DURHAM, N.C. Researchers have identified the first genetic marker that predicts response to hepatitis C treatments, and a single letter of DNA code appears to make a huge difference. Duke University Medical Center scientists says the biomarker not only predicts who is most likely to respond to treatment and who isn't, but also may explain why there are such different rates of response among racial and ethnic groups, a phenomenon that has puzzled physicians for years.

"For geneticists, understanding response to treatment for hepatitis C infection has been almost like a Holy Grail," says David Goldstein, Ph.D., director of the Center for Human Genome Variation in Duke's Institute for Genome Sciences & Policy and the senior author of the study. "The side effects of hepatitis treatment can be brutal, and about half the time, the treatment fails to eradicate the virus. This discovery enables us to give patients valuable information that will help them and their doctors decide what is best for them. This is what personalized medicine is all about."

The discovery is reported online in the journal Nature.

Hepatitis C is one of the most common infections in the world, affecting an estimated 170 million people. Many can live with the disease for years without any serious complications. About a quarter of the time, however, the infection leads to cirrhosis of the liver, which, in turn, can lead to liver cancer or death or the need for a transplant. Hepatitis C is the leading cause for liver transplants in the U.S.

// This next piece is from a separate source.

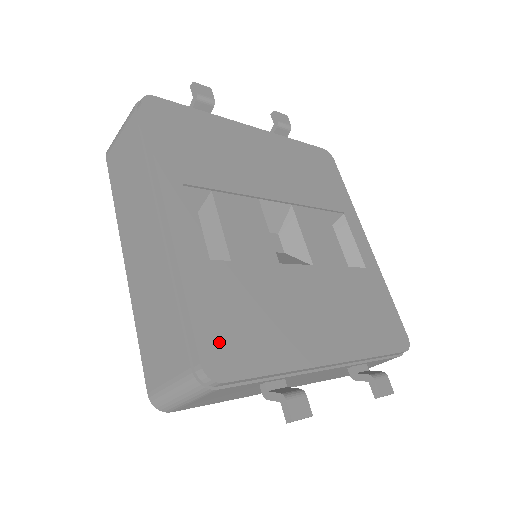
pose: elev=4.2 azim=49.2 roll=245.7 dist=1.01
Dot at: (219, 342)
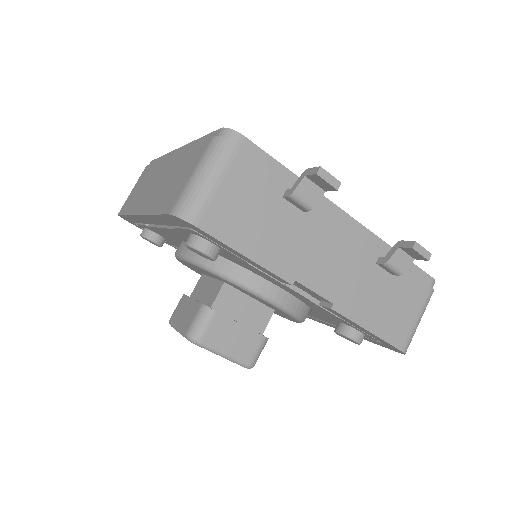
Dot at: occluded
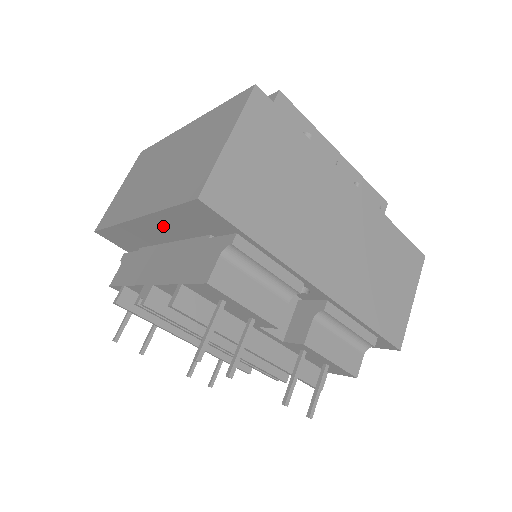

Treatment typically involves 48 weeks of interferon plus the antiviral drug ribavirin. Some patients develop such taxing side effects that they stop treatment. Physicians have long observed that African-Americans are less likely to respond to treatments than Caucasians, while East Asian patients seem to respond the best. But until now, no one has known why.

"This discovery appears to explain a large part of it. It is most certainly a triumph of translational medicine," says John McHutchison, M.D., associate director of the Duke Clinical Research Institute, a member of the Division of Gastroenterology in the School of Medicine at Duke and study co-author. "This is a perfect example of bedside to bench and back to bedside investigation."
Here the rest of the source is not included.